Please copy all of the lines below word for word, and leave the pictures out of your answer.

Recorded information:
Content starts

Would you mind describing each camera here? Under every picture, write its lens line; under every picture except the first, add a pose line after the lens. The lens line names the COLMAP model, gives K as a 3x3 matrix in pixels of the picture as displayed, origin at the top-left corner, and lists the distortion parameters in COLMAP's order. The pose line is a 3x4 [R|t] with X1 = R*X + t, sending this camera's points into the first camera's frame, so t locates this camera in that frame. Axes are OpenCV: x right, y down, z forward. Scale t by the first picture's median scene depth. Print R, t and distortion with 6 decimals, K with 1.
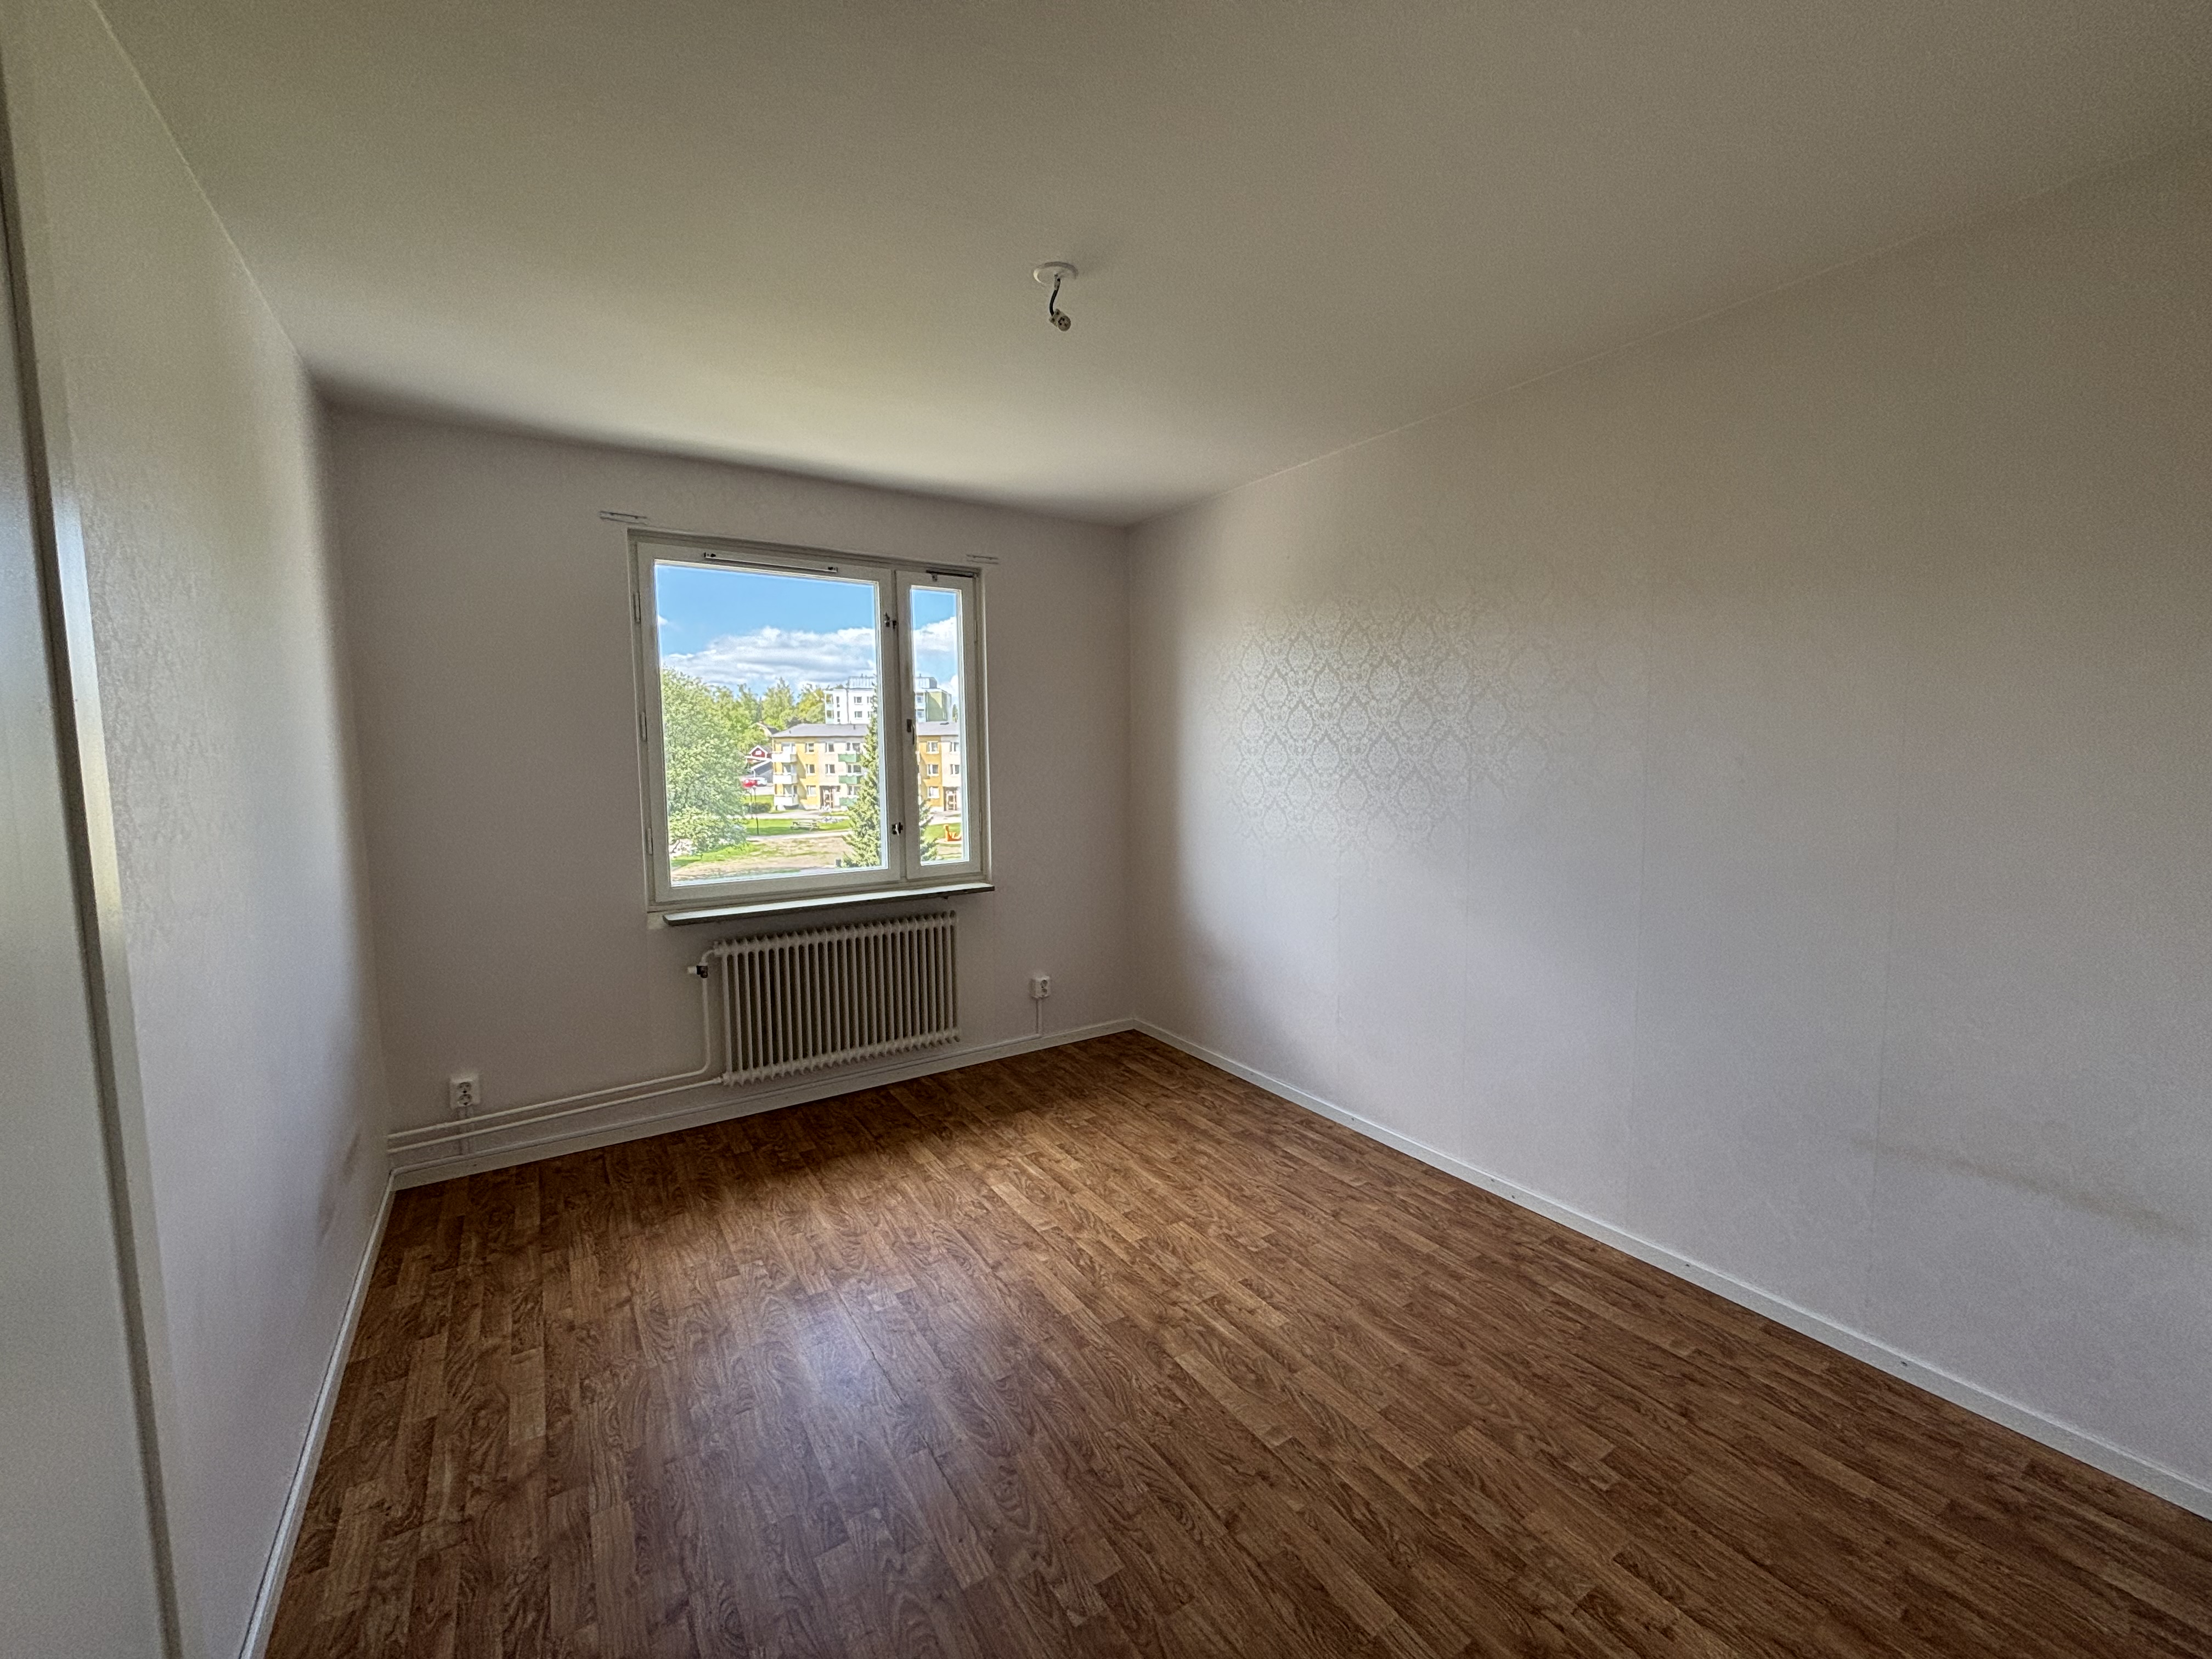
lens RADIAL K [[894.0, 0, 1095.3], [0, 894.0, 824.6], [0, 0, 1]] dist [0.006217, -0.000181]
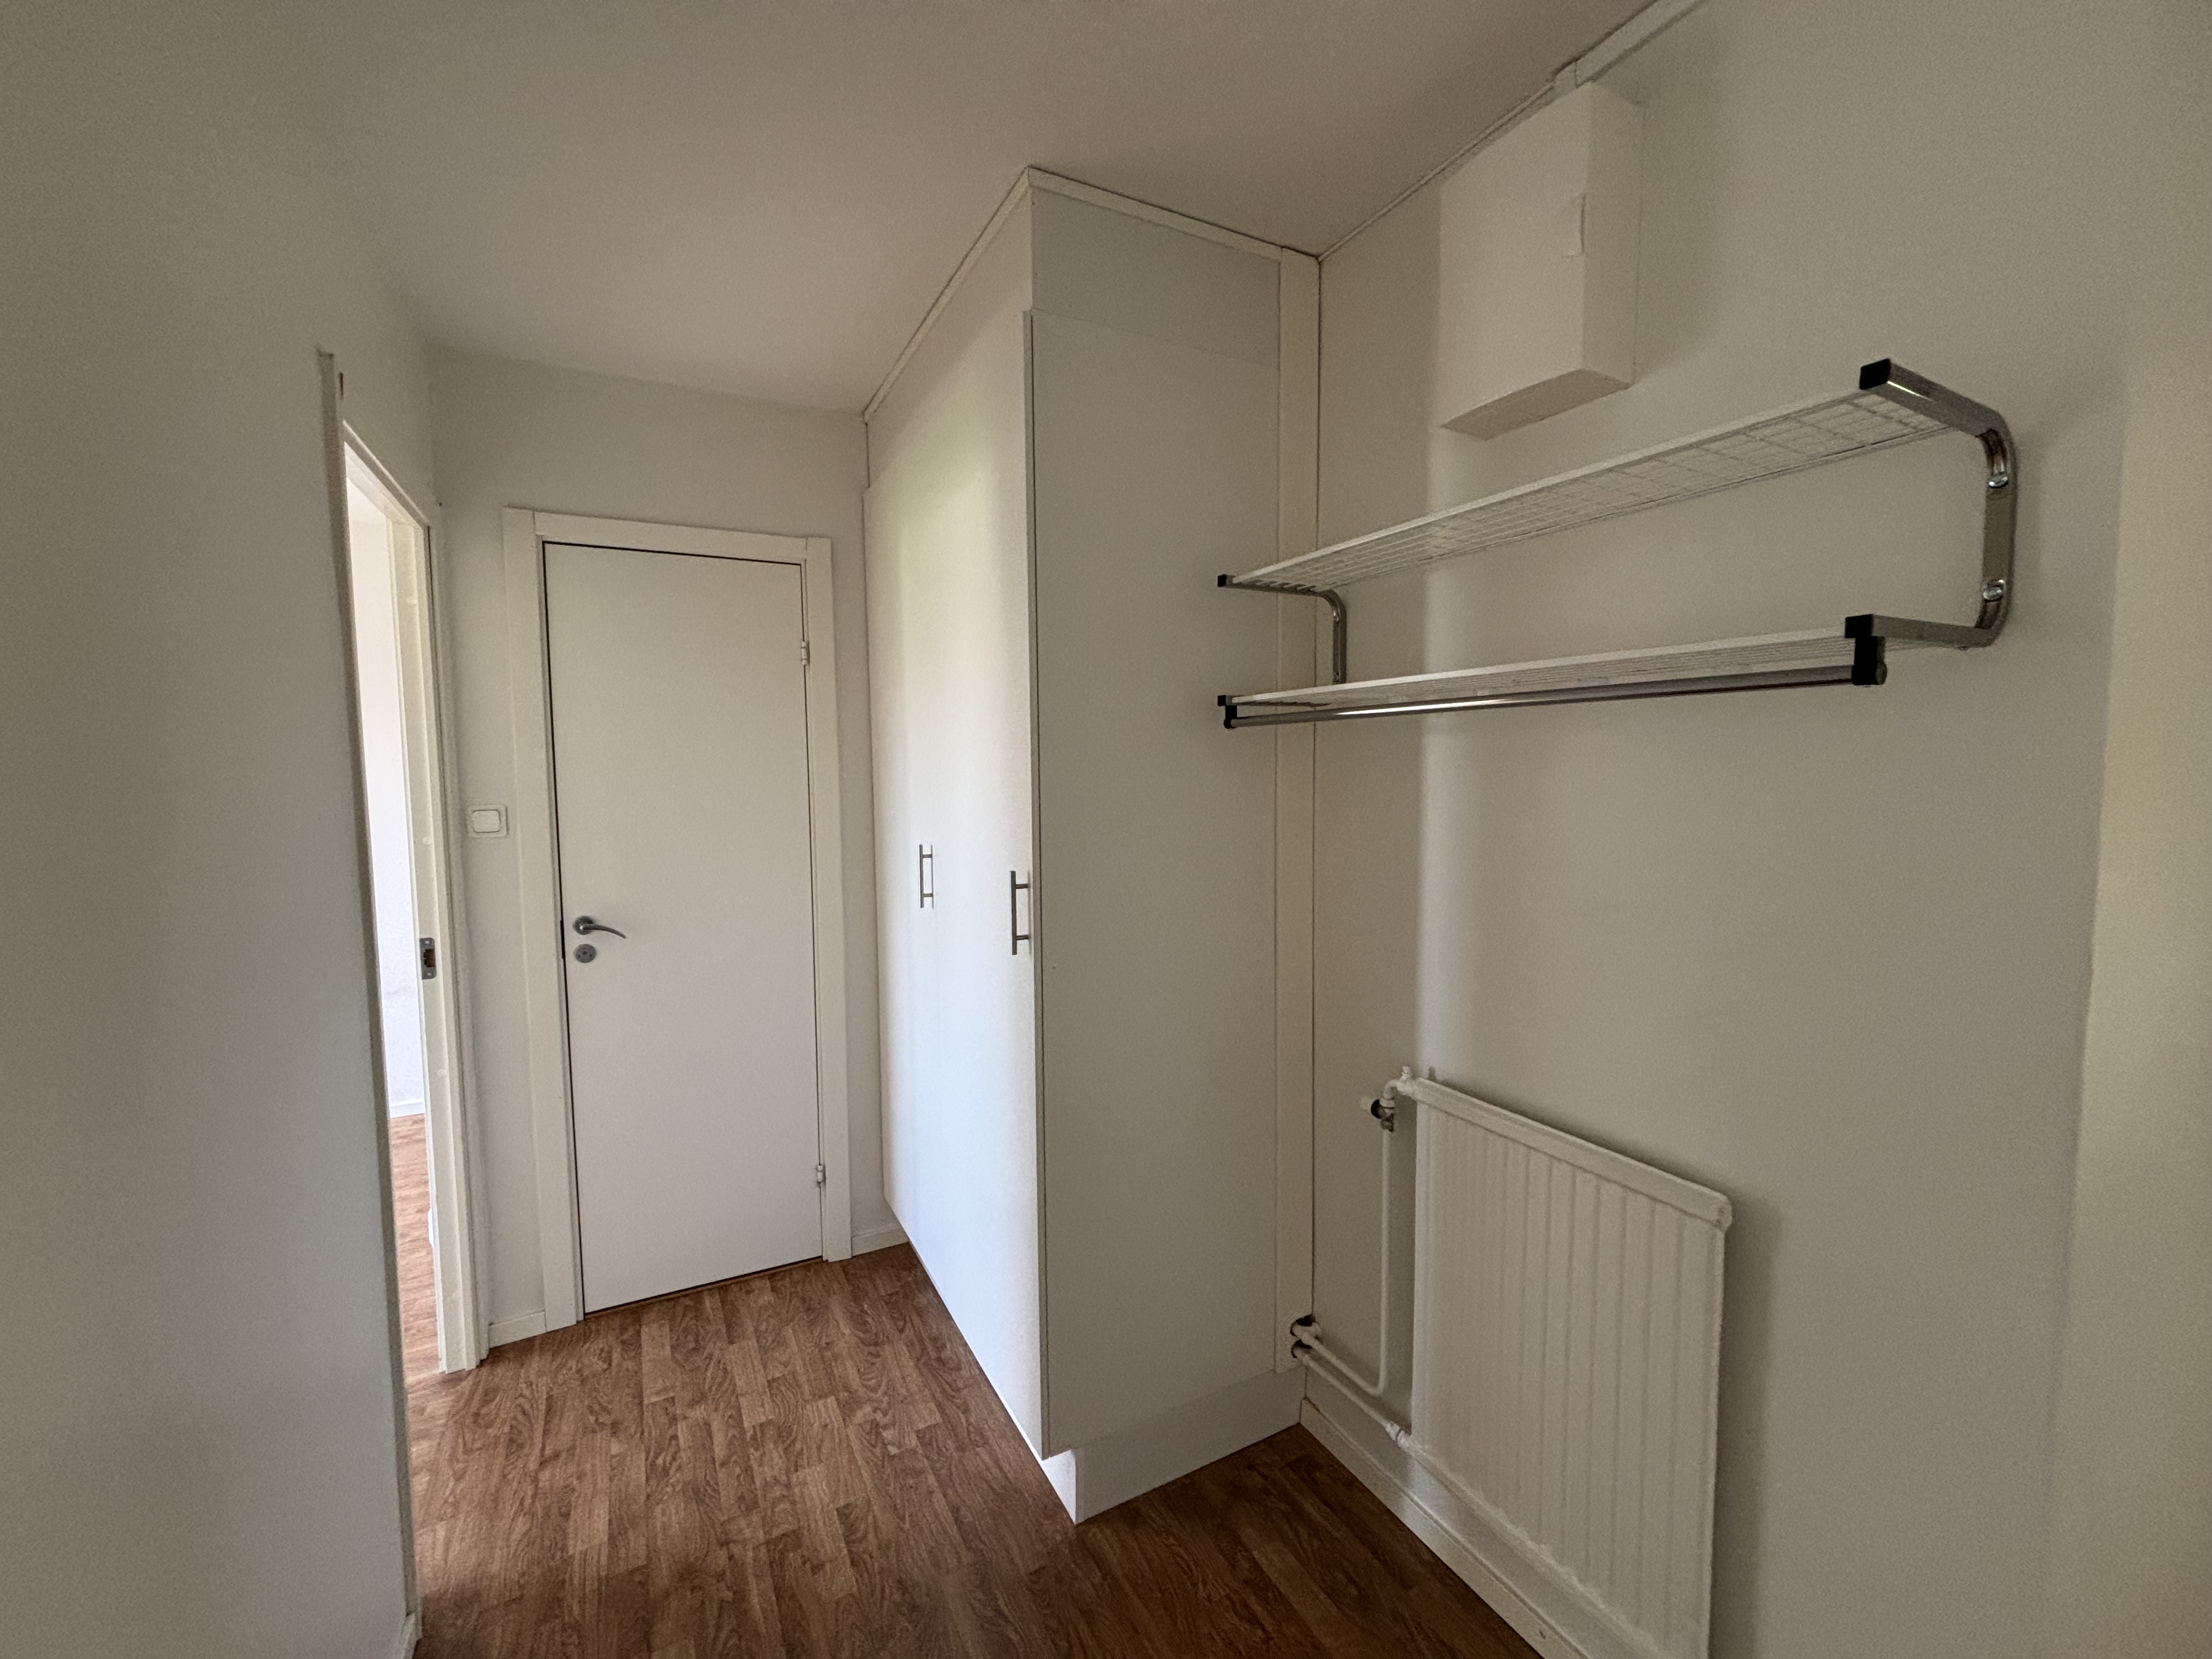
lens RADIAL K [[894.0, 0, 1095.3], [0, 894.0, 824.6], [0, 0, 1]] dist [0.006217, -0.000181]
pose [[-0.996772, -0.011313, 0.079485, -1.143582], [-0.001782, 0.992896, 0.118974, -0.146440], [-0.080266, 0.118448, -0.989711, 1.804143]]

Content ends

Task solution:
Would you mind describing each camera here? Under every picture, write its lens line; under every picture except the first, add a pose line after the lens. The lens line names the COLMAP model, gives K as a 3x3 matrix in pixels of the picture as displayed, origin at the top-left corner, and lists the distortion parameters in COLMAP's order. The pose line is a 3x4 [R|t] with X1 = R*X + t, sending this camera's points into the first camera's frame, so t locates this camera in that frame. Axes are OpenCV: x right, y down, z forward. Scale t by the first picture's median scene depth. Print R, t and distortion with 6 decimals, K with 1.
lens RADIAL K [[894.0, 0, 1095.3], [0, 894.0, 824.6], [0, 0, 1]] dist [0.006217, -0.000181]
lens RADIAL K [[894.0, 0, 1095.3], [0, 894.0, 824.6], [0, 0, 1]] dist [0.006217, -0.000181]
pose [[-0.996772, -0.011313, 0.079485, -1.143582], [-0.001782, 0.992896, 0.118974, -0.146440], [-0.080266, 0.118448, -0.989711, 1.804143]]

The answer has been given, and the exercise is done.